> **Tarefas a realizar**
**1.** Responda a estas perguntas a partir do texto sobre o ensaio de voz:
(a) Quem não pôde vir ao ensaio?
(b) Com quem ficou combinado fazer trabalho de voz?
(c) A que é comparado o gesto de cada rapaz fazer reluzir as suas frases?
**2.** Escreva a continuação do texto sobre o ensaio de voz, começando logo a seguir à última frase.

> **Texto apresentado**
◇ ◇ ◇ ◇ ◇ ◇ ◇

CICLO CORPO CRIATIVO | Notas de (uma assistência de) Criação #22

Fotografia de Paula Arinto

6 de Junho 2022

Uma frase.

Hoje a Olga não pôde vir ao ensaio.

Sinto a responsabilidade de registar as impressões do dia, mas foge-me a objectividade, a qualidade cirúrgica com que Dona Olga talha o movimento dos corpos e das palavras.

Combinámos que eu iria fazer trabalho de voz com os rapazes, mergulhar nas frases, talvez apareçam outras coisas, canções. 

Apelo aflito à memória das aulas de voz e arrisco um aquecimento vocal.

Esvaziar o ar  Fazer circular o ar  Ressoar  Projectar Não gritar Sustentar  Atravessar paredes  O Ar 

SCHHHHH.

DA DE DI DO DU.

MA ME MI MO MU.

BRRRRRRRR BRRRRRR.

Que cada rapaz faça reluzir as suas frases como a ostra revela o segredo da sua pérola.

Uma íntima, ínfima totalidade engenhada pela passagem do tempo e pelos sedimentos da sorte e do azar. Uma frase esférica. Um acidente biográfico sem ângulos nem pontas soltas.

◇ ◇ ◇ ◇ ◇ ◇ ◇

> **Secção de dados**
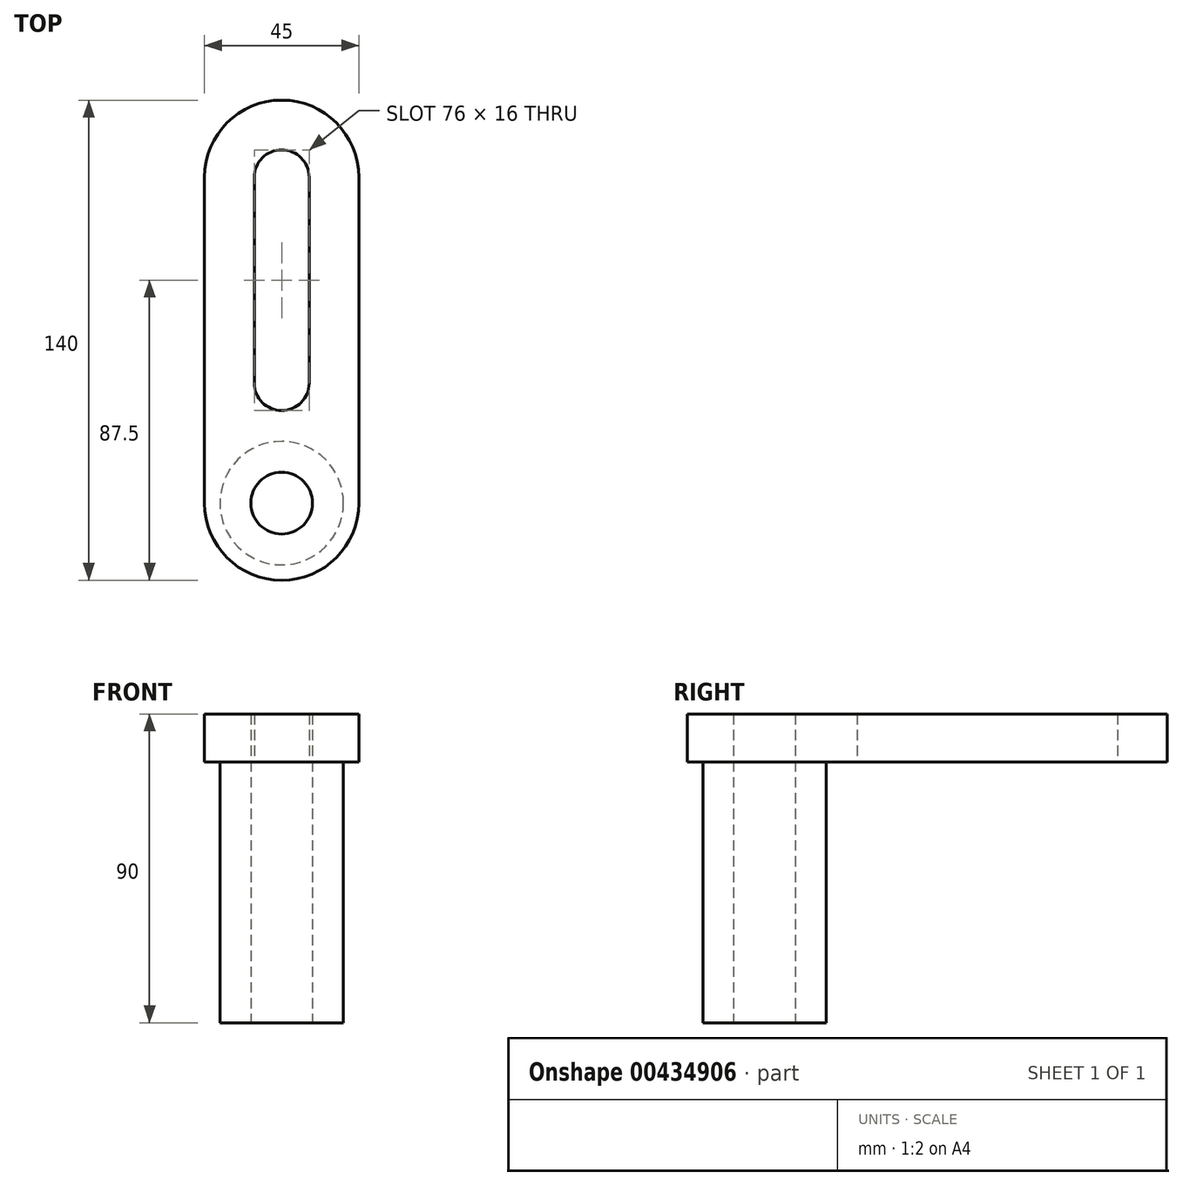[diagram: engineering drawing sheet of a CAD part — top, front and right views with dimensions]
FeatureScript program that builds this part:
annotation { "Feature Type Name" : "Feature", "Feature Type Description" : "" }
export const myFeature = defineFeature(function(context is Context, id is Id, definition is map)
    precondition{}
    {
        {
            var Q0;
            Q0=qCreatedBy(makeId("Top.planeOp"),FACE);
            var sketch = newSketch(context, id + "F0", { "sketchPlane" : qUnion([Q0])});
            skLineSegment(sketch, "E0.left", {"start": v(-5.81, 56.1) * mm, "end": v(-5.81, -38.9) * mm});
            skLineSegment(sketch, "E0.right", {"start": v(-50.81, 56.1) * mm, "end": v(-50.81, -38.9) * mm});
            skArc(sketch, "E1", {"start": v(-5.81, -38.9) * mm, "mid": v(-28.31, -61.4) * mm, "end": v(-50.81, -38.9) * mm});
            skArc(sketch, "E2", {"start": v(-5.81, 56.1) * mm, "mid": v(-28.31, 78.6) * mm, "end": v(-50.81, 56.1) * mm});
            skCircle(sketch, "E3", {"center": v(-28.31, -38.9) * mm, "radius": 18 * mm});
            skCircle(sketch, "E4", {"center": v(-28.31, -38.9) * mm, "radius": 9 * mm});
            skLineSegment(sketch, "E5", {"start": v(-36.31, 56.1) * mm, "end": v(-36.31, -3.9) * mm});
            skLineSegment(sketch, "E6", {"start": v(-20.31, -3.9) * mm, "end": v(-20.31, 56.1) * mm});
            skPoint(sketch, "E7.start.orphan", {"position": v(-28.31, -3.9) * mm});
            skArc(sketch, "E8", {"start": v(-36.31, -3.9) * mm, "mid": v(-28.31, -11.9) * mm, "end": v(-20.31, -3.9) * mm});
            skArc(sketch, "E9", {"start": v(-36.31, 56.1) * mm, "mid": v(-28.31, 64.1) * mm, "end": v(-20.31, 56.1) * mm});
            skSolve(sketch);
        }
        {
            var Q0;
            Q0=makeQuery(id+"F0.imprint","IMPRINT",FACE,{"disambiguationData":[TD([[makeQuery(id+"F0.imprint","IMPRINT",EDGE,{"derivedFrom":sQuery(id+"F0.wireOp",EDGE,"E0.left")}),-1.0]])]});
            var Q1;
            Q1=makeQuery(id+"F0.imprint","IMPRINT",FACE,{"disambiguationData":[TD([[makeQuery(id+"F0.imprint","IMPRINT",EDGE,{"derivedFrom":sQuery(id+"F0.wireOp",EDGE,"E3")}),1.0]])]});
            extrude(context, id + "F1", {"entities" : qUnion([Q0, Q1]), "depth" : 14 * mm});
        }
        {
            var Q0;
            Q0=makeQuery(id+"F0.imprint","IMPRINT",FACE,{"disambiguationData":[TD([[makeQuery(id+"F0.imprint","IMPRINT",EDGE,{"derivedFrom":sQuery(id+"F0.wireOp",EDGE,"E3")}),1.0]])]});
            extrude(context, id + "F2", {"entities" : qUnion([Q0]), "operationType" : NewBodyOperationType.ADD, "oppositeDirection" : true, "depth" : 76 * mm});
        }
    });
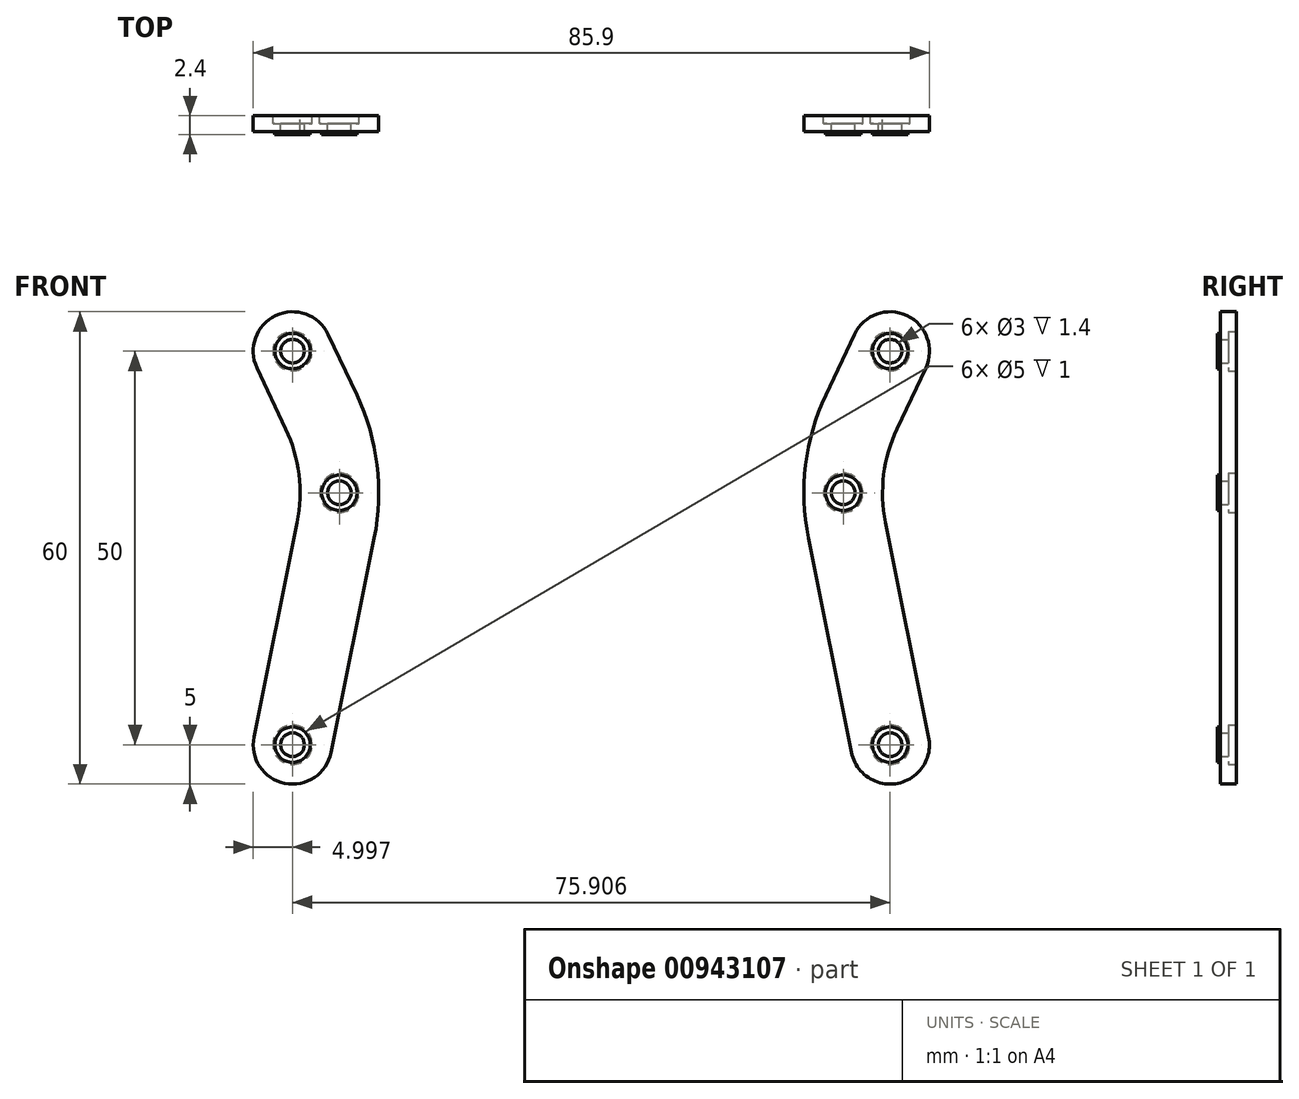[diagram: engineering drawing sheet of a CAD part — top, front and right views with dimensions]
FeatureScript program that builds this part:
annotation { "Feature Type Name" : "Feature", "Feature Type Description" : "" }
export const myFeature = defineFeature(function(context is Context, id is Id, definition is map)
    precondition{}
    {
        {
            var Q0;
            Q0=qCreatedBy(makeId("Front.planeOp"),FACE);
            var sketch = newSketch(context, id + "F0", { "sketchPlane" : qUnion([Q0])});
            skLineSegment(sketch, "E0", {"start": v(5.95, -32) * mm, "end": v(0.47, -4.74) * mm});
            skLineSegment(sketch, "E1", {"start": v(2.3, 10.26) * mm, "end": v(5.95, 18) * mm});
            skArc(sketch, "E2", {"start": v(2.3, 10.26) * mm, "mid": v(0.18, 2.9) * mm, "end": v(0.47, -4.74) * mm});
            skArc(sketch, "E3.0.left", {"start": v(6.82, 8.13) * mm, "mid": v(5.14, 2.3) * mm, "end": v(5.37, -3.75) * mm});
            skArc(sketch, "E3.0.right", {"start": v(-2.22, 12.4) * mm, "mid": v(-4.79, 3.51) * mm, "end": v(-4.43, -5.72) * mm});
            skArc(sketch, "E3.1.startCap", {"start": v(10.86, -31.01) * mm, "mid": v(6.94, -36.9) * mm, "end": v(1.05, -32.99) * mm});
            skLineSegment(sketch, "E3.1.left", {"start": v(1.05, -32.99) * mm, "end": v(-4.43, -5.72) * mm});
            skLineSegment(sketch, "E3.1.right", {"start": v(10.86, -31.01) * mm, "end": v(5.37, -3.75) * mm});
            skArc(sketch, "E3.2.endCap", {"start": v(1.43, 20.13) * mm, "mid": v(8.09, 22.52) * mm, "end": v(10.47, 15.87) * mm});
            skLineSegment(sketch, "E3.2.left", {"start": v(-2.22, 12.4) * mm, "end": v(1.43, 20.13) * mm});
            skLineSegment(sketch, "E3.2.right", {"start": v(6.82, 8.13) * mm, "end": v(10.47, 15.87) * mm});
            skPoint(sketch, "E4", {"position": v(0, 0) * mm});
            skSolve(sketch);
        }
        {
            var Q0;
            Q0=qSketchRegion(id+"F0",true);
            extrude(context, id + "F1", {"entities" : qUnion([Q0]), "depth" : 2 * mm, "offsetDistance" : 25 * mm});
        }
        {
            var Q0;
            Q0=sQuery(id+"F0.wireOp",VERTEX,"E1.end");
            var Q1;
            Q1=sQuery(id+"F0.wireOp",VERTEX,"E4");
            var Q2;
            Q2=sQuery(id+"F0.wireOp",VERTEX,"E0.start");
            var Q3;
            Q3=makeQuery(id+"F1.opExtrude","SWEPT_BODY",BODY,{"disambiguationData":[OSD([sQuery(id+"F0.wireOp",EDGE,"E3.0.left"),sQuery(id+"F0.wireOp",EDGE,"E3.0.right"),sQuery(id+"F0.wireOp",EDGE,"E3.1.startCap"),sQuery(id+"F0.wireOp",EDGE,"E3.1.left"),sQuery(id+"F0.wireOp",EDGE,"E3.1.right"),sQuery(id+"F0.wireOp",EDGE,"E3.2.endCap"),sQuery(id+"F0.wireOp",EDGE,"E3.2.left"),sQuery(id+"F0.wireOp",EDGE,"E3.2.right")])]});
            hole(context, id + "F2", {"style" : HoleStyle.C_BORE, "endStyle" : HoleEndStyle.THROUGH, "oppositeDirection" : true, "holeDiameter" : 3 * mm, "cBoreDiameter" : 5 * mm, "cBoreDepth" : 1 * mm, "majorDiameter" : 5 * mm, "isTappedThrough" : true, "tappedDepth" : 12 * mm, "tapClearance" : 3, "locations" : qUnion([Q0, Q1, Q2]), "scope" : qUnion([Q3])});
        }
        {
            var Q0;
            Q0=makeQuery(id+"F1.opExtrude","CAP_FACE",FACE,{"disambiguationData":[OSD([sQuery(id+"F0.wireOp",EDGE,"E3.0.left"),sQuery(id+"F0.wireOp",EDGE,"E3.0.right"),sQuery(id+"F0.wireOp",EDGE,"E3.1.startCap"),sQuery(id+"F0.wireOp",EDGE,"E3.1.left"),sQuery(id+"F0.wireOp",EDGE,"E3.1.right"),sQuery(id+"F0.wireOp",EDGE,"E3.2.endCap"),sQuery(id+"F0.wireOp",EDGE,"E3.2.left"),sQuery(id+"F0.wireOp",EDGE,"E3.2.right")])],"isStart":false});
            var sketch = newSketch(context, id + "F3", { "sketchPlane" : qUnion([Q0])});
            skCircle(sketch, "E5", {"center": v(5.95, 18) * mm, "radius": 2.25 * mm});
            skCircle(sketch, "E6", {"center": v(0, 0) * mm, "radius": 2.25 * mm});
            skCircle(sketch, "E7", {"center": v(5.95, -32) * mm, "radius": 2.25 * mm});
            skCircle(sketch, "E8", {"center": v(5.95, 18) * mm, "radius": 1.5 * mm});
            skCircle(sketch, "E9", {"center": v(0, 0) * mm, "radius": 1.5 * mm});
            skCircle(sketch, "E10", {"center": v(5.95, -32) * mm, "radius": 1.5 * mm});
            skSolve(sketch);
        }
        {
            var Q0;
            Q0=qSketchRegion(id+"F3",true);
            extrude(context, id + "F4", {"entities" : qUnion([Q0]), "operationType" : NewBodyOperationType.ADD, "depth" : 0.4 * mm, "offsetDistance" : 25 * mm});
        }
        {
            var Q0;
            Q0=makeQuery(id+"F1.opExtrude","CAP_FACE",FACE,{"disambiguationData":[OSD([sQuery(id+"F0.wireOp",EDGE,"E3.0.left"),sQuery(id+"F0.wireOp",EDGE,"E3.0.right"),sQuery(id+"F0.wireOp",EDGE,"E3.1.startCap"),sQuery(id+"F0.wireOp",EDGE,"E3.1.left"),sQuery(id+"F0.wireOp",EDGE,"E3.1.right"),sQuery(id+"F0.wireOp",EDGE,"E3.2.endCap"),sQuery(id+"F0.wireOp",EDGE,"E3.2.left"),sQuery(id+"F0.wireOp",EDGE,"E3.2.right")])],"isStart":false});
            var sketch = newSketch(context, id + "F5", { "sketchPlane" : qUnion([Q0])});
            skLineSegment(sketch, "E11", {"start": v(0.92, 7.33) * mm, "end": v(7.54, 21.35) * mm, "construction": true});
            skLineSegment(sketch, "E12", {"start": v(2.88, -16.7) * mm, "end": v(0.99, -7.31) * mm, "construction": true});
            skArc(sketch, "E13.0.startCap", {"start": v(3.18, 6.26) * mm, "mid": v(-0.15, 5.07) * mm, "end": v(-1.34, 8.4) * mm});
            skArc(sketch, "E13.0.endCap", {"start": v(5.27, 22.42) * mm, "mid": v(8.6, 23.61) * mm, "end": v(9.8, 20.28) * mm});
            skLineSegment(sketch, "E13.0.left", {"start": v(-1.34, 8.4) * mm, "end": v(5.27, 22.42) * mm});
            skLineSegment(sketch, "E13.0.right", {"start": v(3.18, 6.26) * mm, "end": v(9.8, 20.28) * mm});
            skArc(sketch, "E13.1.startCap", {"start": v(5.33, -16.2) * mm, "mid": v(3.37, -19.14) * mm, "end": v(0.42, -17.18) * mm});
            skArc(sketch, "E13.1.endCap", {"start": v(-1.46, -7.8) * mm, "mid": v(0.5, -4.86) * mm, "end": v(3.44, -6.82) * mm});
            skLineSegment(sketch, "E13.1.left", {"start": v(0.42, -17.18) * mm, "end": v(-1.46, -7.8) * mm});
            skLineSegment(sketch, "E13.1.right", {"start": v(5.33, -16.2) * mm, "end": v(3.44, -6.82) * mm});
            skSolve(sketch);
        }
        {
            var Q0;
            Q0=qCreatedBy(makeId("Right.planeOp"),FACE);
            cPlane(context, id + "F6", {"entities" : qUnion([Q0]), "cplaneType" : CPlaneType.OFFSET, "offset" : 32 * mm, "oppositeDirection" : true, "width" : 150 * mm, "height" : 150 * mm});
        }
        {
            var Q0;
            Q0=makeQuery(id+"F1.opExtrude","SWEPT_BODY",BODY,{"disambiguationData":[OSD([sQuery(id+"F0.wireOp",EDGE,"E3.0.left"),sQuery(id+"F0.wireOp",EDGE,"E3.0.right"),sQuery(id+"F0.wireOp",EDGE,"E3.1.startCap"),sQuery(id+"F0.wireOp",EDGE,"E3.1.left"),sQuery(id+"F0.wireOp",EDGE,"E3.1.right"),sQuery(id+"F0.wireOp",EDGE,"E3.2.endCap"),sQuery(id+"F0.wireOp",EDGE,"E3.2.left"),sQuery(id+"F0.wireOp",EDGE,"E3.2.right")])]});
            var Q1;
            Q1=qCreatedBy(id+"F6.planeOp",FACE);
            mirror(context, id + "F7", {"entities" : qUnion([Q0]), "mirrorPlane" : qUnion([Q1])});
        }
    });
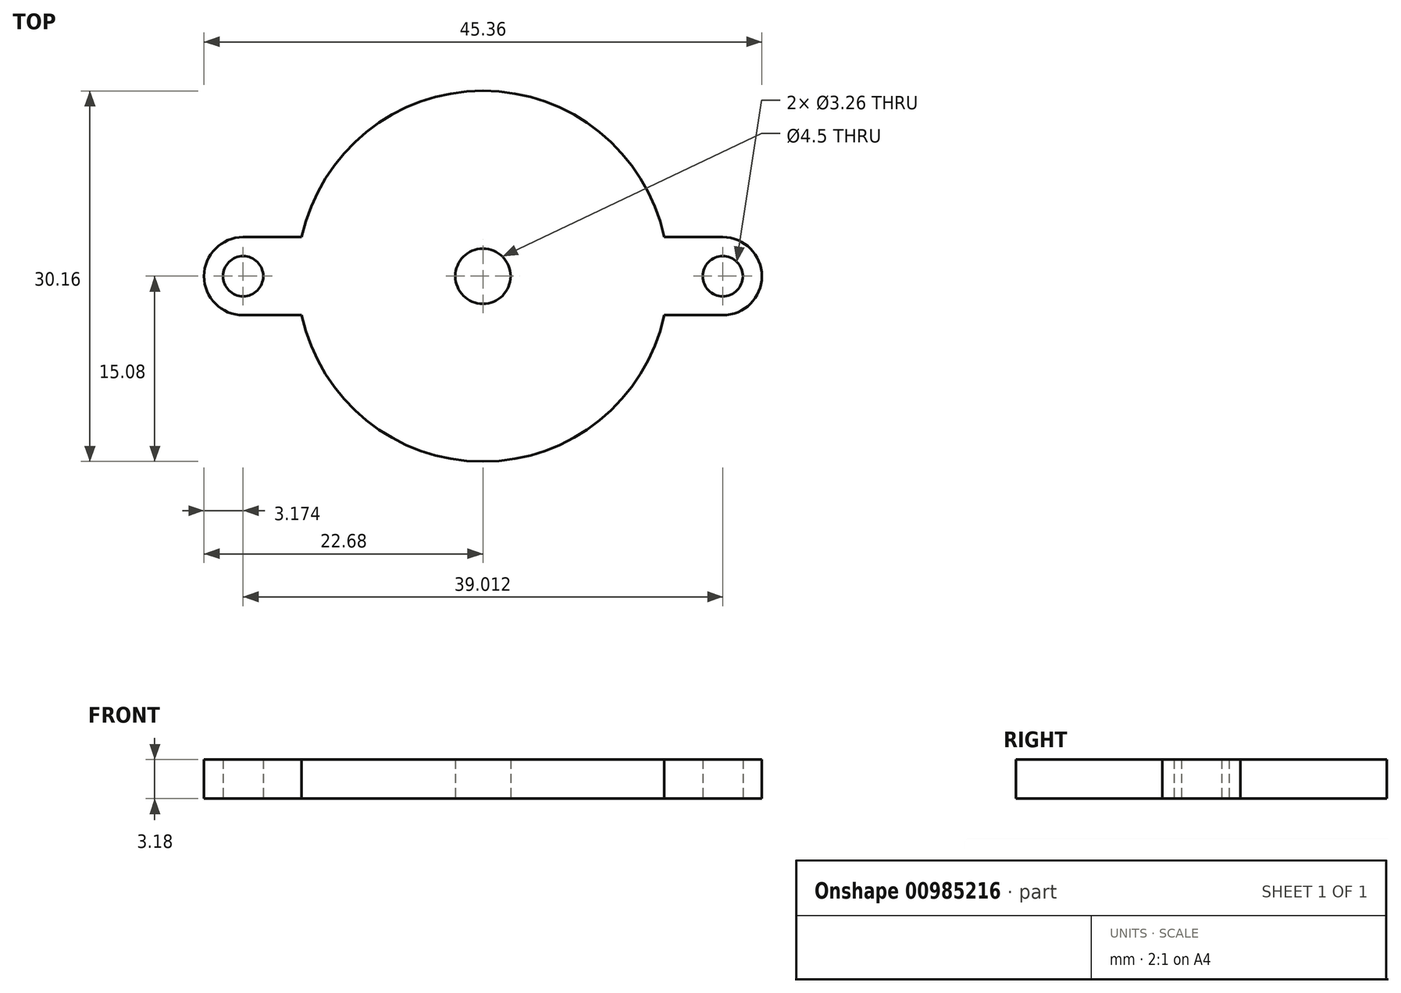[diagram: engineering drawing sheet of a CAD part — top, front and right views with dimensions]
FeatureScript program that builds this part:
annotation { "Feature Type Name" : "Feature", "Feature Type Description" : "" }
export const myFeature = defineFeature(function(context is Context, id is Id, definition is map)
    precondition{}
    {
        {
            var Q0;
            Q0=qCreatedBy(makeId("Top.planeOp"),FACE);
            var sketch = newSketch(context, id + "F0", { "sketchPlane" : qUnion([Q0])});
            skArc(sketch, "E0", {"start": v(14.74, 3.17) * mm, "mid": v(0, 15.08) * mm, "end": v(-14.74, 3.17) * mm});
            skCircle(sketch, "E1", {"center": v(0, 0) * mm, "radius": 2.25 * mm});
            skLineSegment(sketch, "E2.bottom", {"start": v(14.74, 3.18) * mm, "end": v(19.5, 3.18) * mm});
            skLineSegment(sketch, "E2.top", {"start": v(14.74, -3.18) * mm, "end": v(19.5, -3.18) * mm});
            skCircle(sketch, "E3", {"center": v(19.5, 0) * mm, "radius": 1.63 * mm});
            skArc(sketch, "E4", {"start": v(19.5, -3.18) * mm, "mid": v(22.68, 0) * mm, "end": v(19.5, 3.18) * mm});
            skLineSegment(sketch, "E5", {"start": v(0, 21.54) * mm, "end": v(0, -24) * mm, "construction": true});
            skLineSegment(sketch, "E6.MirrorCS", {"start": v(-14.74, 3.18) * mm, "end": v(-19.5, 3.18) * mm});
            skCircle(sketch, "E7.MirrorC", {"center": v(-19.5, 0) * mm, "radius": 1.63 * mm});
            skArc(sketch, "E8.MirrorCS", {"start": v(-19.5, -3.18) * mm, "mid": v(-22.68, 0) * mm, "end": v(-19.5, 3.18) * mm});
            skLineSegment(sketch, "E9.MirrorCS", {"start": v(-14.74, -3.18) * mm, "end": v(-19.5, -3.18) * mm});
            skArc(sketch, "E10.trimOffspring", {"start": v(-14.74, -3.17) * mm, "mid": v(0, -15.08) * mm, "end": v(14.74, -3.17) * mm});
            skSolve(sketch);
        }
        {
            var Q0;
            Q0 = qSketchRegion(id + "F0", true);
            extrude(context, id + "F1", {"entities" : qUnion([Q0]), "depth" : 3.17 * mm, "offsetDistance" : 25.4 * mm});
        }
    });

◇ ◇ ◇ ◇ ◇ ◇ ◇

> **Respostas por tarefa**
**1.**
(a) A Olga.
(b) Com os rapazes.
(c) À ostra que revela o segredo da sua pérola.

**2.**
Vêem-me à memória os ensaios de O Paraíso, O Inferno ou mais recentemente o Insónia. Recordo a sensação de ser lançada às feras em alguns textos, sobretudo nas canções, de gaguejar nas pausas, de cair nos agudos, de tropeçar no meu timbre, de ter pesadelos com o refrão de uma canção, de sentir que não era capaz, de performar a minha insegurança com trejeitos dramáticos e insuportáveis e a Olga observando com circunspecta confiança, por detrás do caderno de notas mais bem organizado do mundo, dizendo:

 Deixa-te de  merdas. Eu sei que tu és capaz.

Lembro-me de a ouvir respirar profundamente quando a minha voz parecia imitar o choro de um bezerro a chamar pela mãe. E de não desistir de nós à primeira desafinação. Nem à segunda, nem à vigésima segunda. De se comover amiúde, de festejar com parcimónia os nossos progressos. Sem as gorduras da benevolência.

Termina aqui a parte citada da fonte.